Monday, 30 May 2011

The Emotions: Disgust

My posting is going to be less frequent over most of the summer as I hit the conference trail, a Powerpoint-spangled stairway to the stars that's already taken me to Limerick and Amsterdam and will end up in Kyoto (and probably, complete exhaustion) after four or so more European venues. At the same time, all this activity makes me think about those magic moments when my scholarship and fandom identities merge.

I mean, when my hosts at a three-day course google me and find my number three hit is as a talking head expert on the indie documentary "True Fan" (I tried to explain the social identity of convention Klingons and stormtroopers) .... and then I end up talking D&D with one of the grad students over beers ... that's got to be telling me something.
There's no doubt that the most interesting emotion my lab studies is disgust. We find that disgust is an irrational emotion that defies our attempts to explain it reasonably. Disgust is also a many-branched emotion. Many different things that we learn by association set it off, and there really is no one way to sum up the kind of perceptions that will and will not cause disgust.

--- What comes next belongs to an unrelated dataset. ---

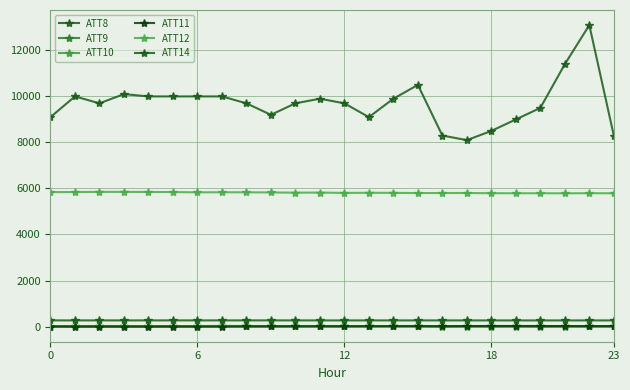

Does the chart display data point markers on the line(s)?

Yes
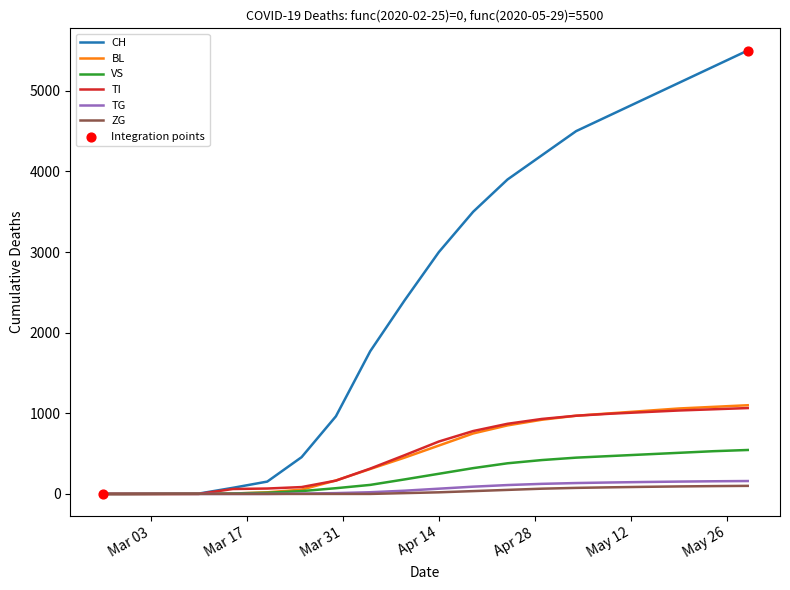

Which series has the widest spread of values?

CH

Really, any kind of environment creator - game designer, author, filmmaker, game master - works best with a ready handle on the audience's emotions. One of the easiest to manipulate is disgust. I mean:

This gimmick from the Modern Toilet restaurant chain in Taiwan relies on the inflexibility of disgust. Even though you know you are eating from a clean metal dish in a clean porcelain bowl, the toilet shape brings up all kinds of associations and disgust can't help but happen (worse if you are eating splashy, green-brown curry).

It follows that, while it may be hard to get angry, feel pleasure, or fall in love as your character in a game, disgust more readily pierces through the "Just a game" barrier. We feel disgusted even at blatant simulations of things that make us disgusted.

But does this mean we really get disgusted in character? Or just that we transfer our own revulsions to the setting? I'll explain how to work with this gap next time, when I write about Basic Disgust.


  1. I've felt "disgust" at ham-fisted attempts to make me feel "disgust" in media (including games) that simultaneously taken themselves too seriously. Not sure if that's the same type of digust or not though. :)

  2. Intriguing post. I look forward to reading more.

  3. Which lab is this? I'm intrigued: how much do you refer to anthropologists - specifically Mary Douglas? Or is she not all that relevant any more/to soc. sciences?

    Working the history end I find interdisciplinarity stretches only so far. But I'd love to know more about this research into emotions.

  4. @Stuart: That's esthetic disgust, with a sprinkling of contempt. ;)

    @richard: This is my professional page, could stand to be updated but gives a basic idea. I know the Douglas "matter out of place" argument but it was pretty well demolished by Royzman & Sabini in 2001. They show that pretty much every one-phrase explanation of disgust out there fails to cover all cases, or covers cases that are not disgusting (a drop of black paint in a bucket of white). I think you need a multi-functional theory that acknowledges that the emotion has been shaped by several forces of biological and social evolution.